Restate the listing that follows word for word, without its pictures.

----- Data to examine

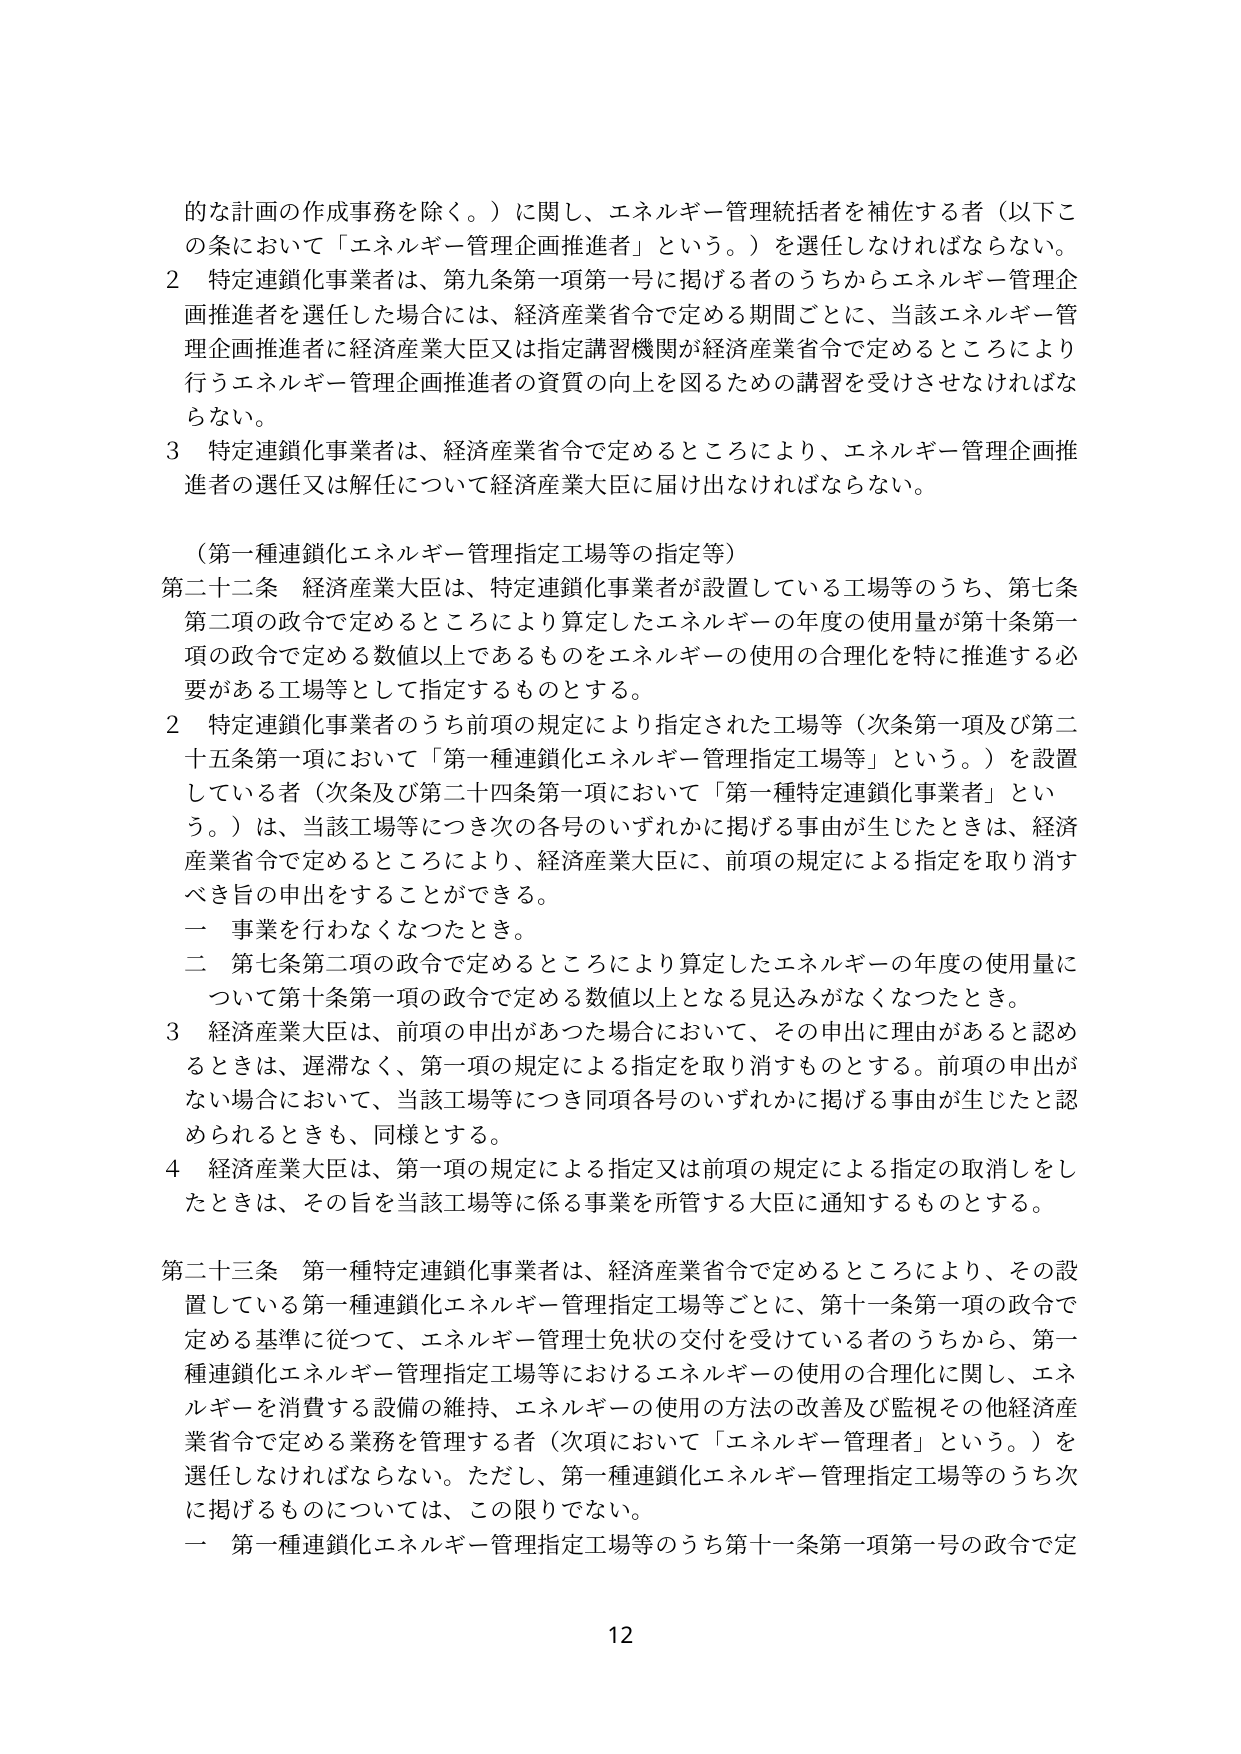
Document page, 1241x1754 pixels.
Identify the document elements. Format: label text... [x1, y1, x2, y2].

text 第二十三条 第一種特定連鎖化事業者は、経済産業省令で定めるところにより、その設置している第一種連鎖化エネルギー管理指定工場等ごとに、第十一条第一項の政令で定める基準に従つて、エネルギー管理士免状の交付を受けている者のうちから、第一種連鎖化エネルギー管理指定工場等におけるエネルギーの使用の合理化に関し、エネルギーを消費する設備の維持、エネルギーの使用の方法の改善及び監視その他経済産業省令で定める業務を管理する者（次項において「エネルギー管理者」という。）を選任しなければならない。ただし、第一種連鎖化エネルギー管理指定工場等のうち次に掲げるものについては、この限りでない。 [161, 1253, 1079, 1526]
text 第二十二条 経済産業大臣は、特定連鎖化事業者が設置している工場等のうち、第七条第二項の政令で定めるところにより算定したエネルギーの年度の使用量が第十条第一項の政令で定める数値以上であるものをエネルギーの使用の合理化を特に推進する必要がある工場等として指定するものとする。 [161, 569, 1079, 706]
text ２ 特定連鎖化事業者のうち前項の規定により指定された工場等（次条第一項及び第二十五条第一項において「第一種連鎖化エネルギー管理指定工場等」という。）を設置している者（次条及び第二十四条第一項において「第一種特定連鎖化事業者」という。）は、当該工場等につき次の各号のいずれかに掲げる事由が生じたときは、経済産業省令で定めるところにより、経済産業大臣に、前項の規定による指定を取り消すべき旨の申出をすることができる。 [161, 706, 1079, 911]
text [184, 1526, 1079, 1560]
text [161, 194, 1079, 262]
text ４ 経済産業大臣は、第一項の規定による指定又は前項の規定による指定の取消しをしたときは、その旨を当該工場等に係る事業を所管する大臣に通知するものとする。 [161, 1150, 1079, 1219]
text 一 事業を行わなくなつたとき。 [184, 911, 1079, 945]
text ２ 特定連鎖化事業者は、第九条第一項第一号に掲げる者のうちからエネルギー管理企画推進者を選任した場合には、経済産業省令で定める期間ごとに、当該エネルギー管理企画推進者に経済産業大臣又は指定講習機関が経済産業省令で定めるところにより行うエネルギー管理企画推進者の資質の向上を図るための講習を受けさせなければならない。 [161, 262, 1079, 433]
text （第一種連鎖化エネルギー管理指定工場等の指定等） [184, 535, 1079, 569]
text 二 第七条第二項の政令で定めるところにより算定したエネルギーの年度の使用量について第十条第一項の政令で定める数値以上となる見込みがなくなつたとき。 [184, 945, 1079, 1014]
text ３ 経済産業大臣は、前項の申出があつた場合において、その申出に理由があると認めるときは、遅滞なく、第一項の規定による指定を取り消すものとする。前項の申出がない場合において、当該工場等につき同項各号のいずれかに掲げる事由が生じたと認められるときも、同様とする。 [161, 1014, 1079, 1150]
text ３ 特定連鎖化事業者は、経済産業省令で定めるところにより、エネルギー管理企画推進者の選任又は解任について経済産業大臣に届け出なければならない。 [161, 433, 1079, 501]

----------

→ Answer for this exercise
Document page, 1241x1754 pixels.
Identify the document elements. Format: label text... [x1, y1, x2, y2].

text 第二十三条 第一種特定連鎖化事業者は、経済産業省令で定めるところにより、その設置している第一種連鎖化エネルギー管理指定工場等ごとに、第十一条第一項の政令で定める基準に従つて、エネルギー管理士免状の交付を受けている者のうちから、第一種連鎖化エネルギー管理指定工場等におけるエネルギーの使用の合理化に関し、エネルギーを消費する設備の維持、エネルギーの使用の方法の改善及び監視その他経済産業省令で定める業務を管理する者（次項において「エネルギー管理者」という。）を選任しなければならない。ただし、第一種連鎖化エネルギー管理指定工場等のうち次に掲げるものについては、この限りでない。 [161, 1253, 1079, 1526]
text 第二十二条 経済産業大臣は、特定連鎖化事業者が設置している工場等のうち、第七条第二項の政令で定めるところにより算定したエネルギーの年度の使用量が第十条第一項の政令で定める数値以上であるものをエネルギーの使用の合理化を特に推進する必要がある工場等として指定するものとする。 [161, 569, 1079, 706]
text ２ 特定連鎖化事業者のうち前項の規定により指定された工場等（次条第一項及び第二十五条第一項において「第一種連鎖化エネルギー管理指定工場等」という。）を設置している者（次条及び第二十四条第一項において「第一種特定連鎖化事業者」という。）は、当該工場等につき次の各号のいずれかに掲げる事由が生じたときは、経済産業省令で定めるところにより、経済産業大臣に、前項の規定による指定を取り消すべき旨の申出をすることができる。 [161, 706, 1079, 911]
text [184, 1526, 1079, 1560]
text [161, 194, 1079, 262]
text ４ 経済産業大臣は、第一項の規定による指定又は前項の規定による指定の取消しをしたときは、その旨を当該工場等に係る事業を所管する大臣に通知するものとする。 [161, 1150, 1079, 1219]
text 一 事業を行わなくなつたとき。 [184, 911, 1079, 945]
text ２ 特定連鎖化事業者は、第九条第一項第一号に掲げる者のうちからエネルギー管理企画推進者を選任した場合には、経済産業省令で定める期間ごとに、当該エネルギー管理企画推進者に経済産業大臣又は指定講習機関が経済産業省令で定めるところにより行うエネルギー管理企画推進者の資質の向上を図るための講習を受けさせなければならない。 [161, 262, 1079, 433]
text （第一種連鎖化エネルギー管理指定工場等の指定等） [184, 535, 1079, 569]
text 二 第七条第二項の政令で定めるところにより算定したエネルギーの年度の使用量について第十条第一項の政令で定める数値以上となる見込みがなくなつたとき。 [184, 945, 1079, 1014]
text ３ 経済産業大臣は、前項の申出があつた場合において、その申出に理由があると認めるときは、遅滞なく、第一項の規定による指定を取り消すものとする。前項の申出がない場合において、当該工場等につき同項各号のいずれかに掲げる事由が生じたと認められるときも、同様とする。 [161, 1014, 1079, 1150]
text ３ 特定連鎖化事業者は、経済産業省令で定めるところにより、エネルギー管理企画推進者の選任又は解任について経済産業大臣に届け出なければならない。 [161, 433, 1079, 501]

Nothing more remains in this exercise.